第27章 表演性质的狂热
作品:《足球:自律就变强,开局远射杀疯了》 国际比赛日的宁静彻底消散,取而代之的是滕哈格标志性的高强度训练。
球员们在草坪上冲刺、对抗,执行着教练组精心布置的战术演练。
可以看出,上一场比赛过后,滕哈格在中场配置上有了更多的思考。
他站在场边,双臂环绕,他让范德哈赫给马库斯一件红色背心,阿姆巴拉特坐镇后腰,阿尤布负责串联调度,而两人身前,是穿上红色背心的马库斯。
他的位置被安排在了前腰的位置。
红色背心,每个乌得勒支球员都知道那意味着什么。
那意味着主力位置。
这意味着滕哈格要对马库斯重用了。
“马库斯,你的位置靠前,我需要你在对方后卫和后腰之间活动,用你的方式来威胁对方球门!”
安排完一切,训练便开始了。
马库斯努力适应着身上的红色背心,这件背心像一团火一样贴在他身上,既是荣誉,也是压力。
他能明显感觉到阿姆巴拉特和阿尤布也在重新适应着角色,三人间的化学反应悄然滋生。
训练间隙,球员们三三两两走向场边补水。
费拉纳斯习惯性的快步走向冰箱,从里面不断拿出水来给每一名球员分发。
这似乎是最能体现费拉纳斯价值的时刻,礼貌的队友会和他说一声谢谢,一些人会把这当成理所当然的。
“水,马库斯。”费拉纳斯脸上带着一丝刻意讨好的殷勤,动作自然的仿佛这是他份内的工作。
马库斯刚和队长范德马雷尔交流几句,转过身,看到费拉纳斯那刻意讨好的笑容时,他微微一怔,没有立刻去接。
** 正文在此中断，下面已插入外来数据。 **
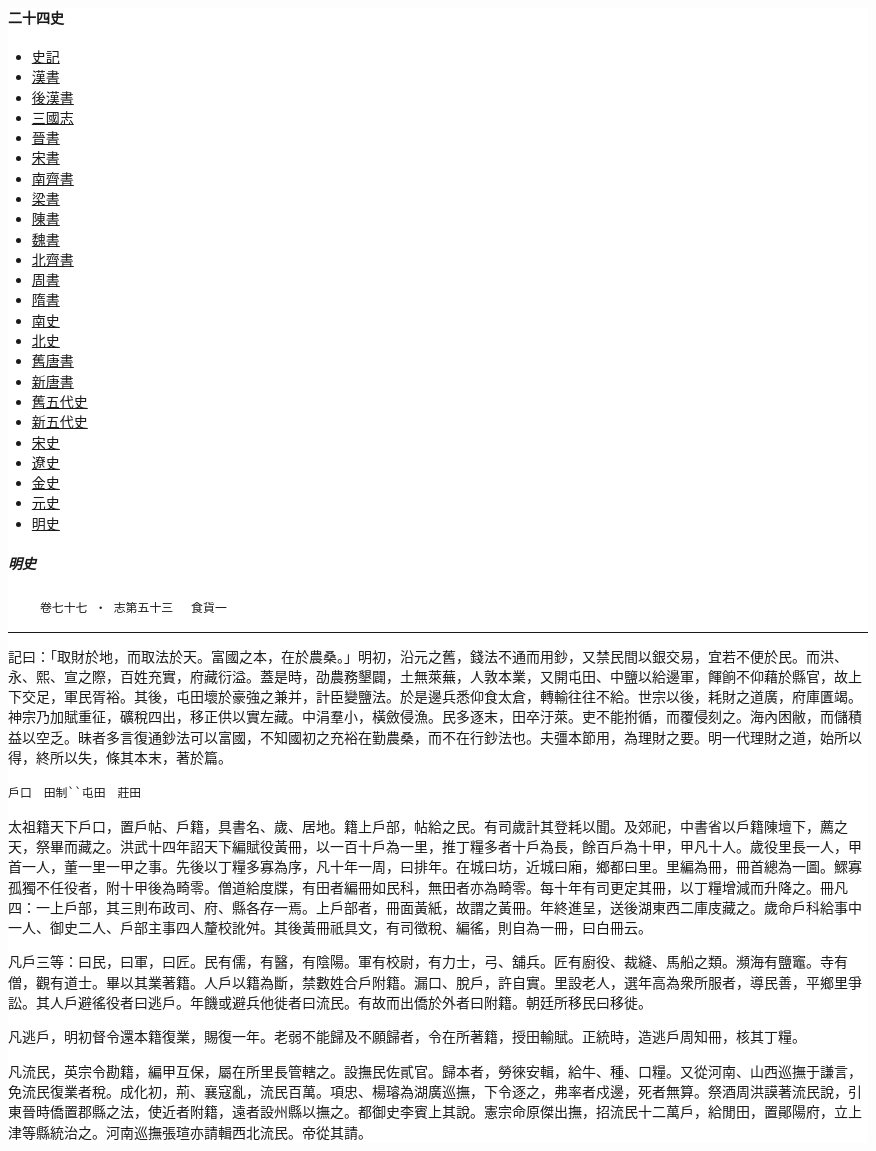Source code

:  



#### 二十四史

*   [史記](../a01/a01.md)
*   [漢書](../a02/a02.md)
*   [後漢書](../a03/a03.md)
*   [三國志](../a04/a04.md)
*   [晉書](../a05/a05.md)
*   [宋書](../a06/a06.md)
*   [南齊書](../a07/a07.md)
*   [梁書](../a08/a08.md)
*   [陳書](../a09/a09.md)
*   [魏書](../a10/a10.md)
*   [北齊書](../a11/a11.md)
*   [周書](../a12/a12.md)
*   [隋書](../a13/a13.md)
*   [南史](../a14/a14.md)
*   [北史](../a15/a15.md)
*   [舊唐書](../a16/a16.md)
*   [新唐書](../a17/a17.md)
*   [舊五代史](../a18/a18.md)
*   [新五代史](../a19/a19.md)
*   [宋史](../a20/a20.md)
*   [遼史](../a21/a21.md)
*   [金史](../a22/a22.md)
*   [元史](../a23/a23.md)
*   [明史](../a24/a24.md)		


##### 明史
　　
	`卷七十七 ‧ 志第五十三`　
     `食貨一`    

* * *

記曰：「取財於地，而取法於天。富國之本，在於農桑。」明初，沿元之舊，錢法不通而用鈔，又禁民間以銀交易，宜若不便於民。而洪、永、熙、宣之際，百姓充實，府藏衍溢。蓋是時，劭農務墾闢，土無萊蕪，人敦本業，又開屯田、中鹽以給邊軍，餫餉不仰藉於縣官，故上下交足，軍民胥裕。其後，屯田壞於豪強之兼并，計臣變鹽法。於是邊兵悉仰食太倉，轉輸往往不給。世宗以後，耗財之道廣，府庫匱竭。神宗乃加賦重征，礦稅四出，移正供以實左藏。中涓羣小，橫斂侵漁。民多逐末，田卒汙萊。吏不能拊循，而覆侵刻之。海內困敝，而儲積益以空乏。昧者多言復通鈔法可以富國，不知國初之充裕在勤農桑，而不在行鈔法也。夫彊本節用，為理財之要。明一代理財之道，始所以得，終所以失，條其本末，著於篇。

`戶口　田制``屯田　莊田`

太祖籍天下戶口，置戶帖、戶籍，具書名、歲、居地。籍上戶部，帖給之民。有司歲計其登耗以聞。及郊祀，中書省以戶籍陳壇下，薦之天，祭畢而藏之。洪武十四年詔天下編賦役黃冊，以一百十戶為一里，推丁糧多者十戶為長，餘百戶為十甲，甲凡十人。歲役里長一人，甲首一人，董一里一甲之事。先後以丁糧多寡為序，凡十年一周，曰排年。在城曰坊，近城曰廂，鄉都曰里。里編為冊，冊首總為一圖。鰥寡孤獨不任役者，附十甲後為畸零。僧道給度牒，有田者編冊如民科，無田者亦為畸零。每十年有司更定其冊，以丁糧增減而升降之。冊凡四：一上戶部，其三則布政司、府、縣各存一焉。上戶部者，冊面黃紙，故謂之黃冊。年終進呈，送後湖東西二庫庋藏之。歲命戶科給事中一人、御史二人、戶部主事四人釐校訛舛。其後黃冊祇具文，有司徵稅、編徭，則自為一冊，曰白冊云。

凡戶三等：曰民，曰軍，曰匠。民有儒，有醫，有陰陽。軍有校尉，有力士，弓、舖兵。匠有廚役、裁縫、馬船之類。瀕海有鹽竈。寺有僧，觀有道士。畢以其業著籍。人戶以籍為斷，禁數姓合戶附籍。漏口、脫戶，許自實。里設老人，選年高為衆所服者，導民善，平鄉里爭訟。其人戶避徭役者曰逃戶。年饑或避兵他徙者曰流民。有故而出僑於外者曰附籍。朝廷所移民曰移徙。

凡逃戶，明初督令還本籍復業，賜復一年。老弱不能歸及不願歸者，令在所著籍，授田輸賦。正統時，造逃戶周知冊，核其丁糧。

凡流民，英宗令勘籍，編甲互保，屬在所里長管轄之。設撫民佐貳官。歸本者，勞徠安輯，給牛、種、口糧。又從河南、山西巡撫于謙言，免流民復業者稅。成化初，荊、襄寇亂，流民百萬。項忠、楊璿為湖廣巡撫，下令逐之，弗率者戍邊，死者無算。祭酒周洪謨著流民說，引東晉時僑置郡縣之法，使近者附籍，遠者設州縣以撫之。都御史李賓上其說。憲宗命原傑出撫，招流民十二萬戶，給閒田，置鄖陽府，立上津等縣統治之。河南巡撫張瑄亦請輯西北流民。帝從其請。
费拉纳斯这段时间的变化,他看在眼里,自从上个休赛期两人一起加练,建立了某种“战友情谊”后,费拉纳斯和他的关系确实走近了不少。
“谢谢,费拉纳斯,训练完要不要一起吃饭?”马库斯最终还是接过了水,声音平静,脸上没有太多表情。
他拍了拍费拉纳斯的肩膀,示意他一起走到旁边人少的草坪边缘坐下。
“听着,费拉纳斯,”马库斯看着对方有些局促的眼神,语气认真,“我很高兴我们能一起加练,一起训练,这些我都记在心里,我们是队友,一起为乌得勒支踢球的队友。”
费拉纳斯连忙点头:“当然,我们是队友!”
“但是!”马库斯话锋一转,目光变得锐利:“我们不是主仆,你不用给我递水,也无需讨好我,我们的关系...额...不需要这些‘额外’的服务来维持。”
他指了指费拉纳斯身上的绿色背心:“你的价值,在这里!”又用力点了点自己的胸口,“在你的实力和态度里!不是在我身边扮演一个殷勤的跟班。我们是平等的队友,是共同努力的伙伴,明白吗?”
费拉纳斯怔怔的看着马库斯,对方的眼神格外真诚,看上去不像是在开玩笑。
在残酷的梯队竞争和边缘化的环境中,他已经习惯了小心翼翼,习惯了用卑微的姿态换取一点生存空间和“盟友”。
“...明白了,马库斯。”费拉纳斯深吸一口气,眼神复杂,“谢谢你...和我说这些。”
“没关系,我们是朋友嘛!”看着费拉纳斯明白自己的用意,马库斯终于露出了开心的笑容,“一会训练完一起吃饭去。”
最后一句,他是刻意说给其他人听的。
特鲁佩恰好听到了这一句,他本来还想招呼费拉纳斯帮忙拿点东西,话到嘴边,听到马库斯这一句,犹豫了一下,便把话咽回了肚子里。
特鲁佩是更衣室里使唤费拉纳斯最多的人,原因无他,两人之间更加熟悉。
特鲁佩和费拉纳斯本就是青年梯队的队友,只不过特鲁佩更早来到一线队,更早得到了主教练滕哈格的信任。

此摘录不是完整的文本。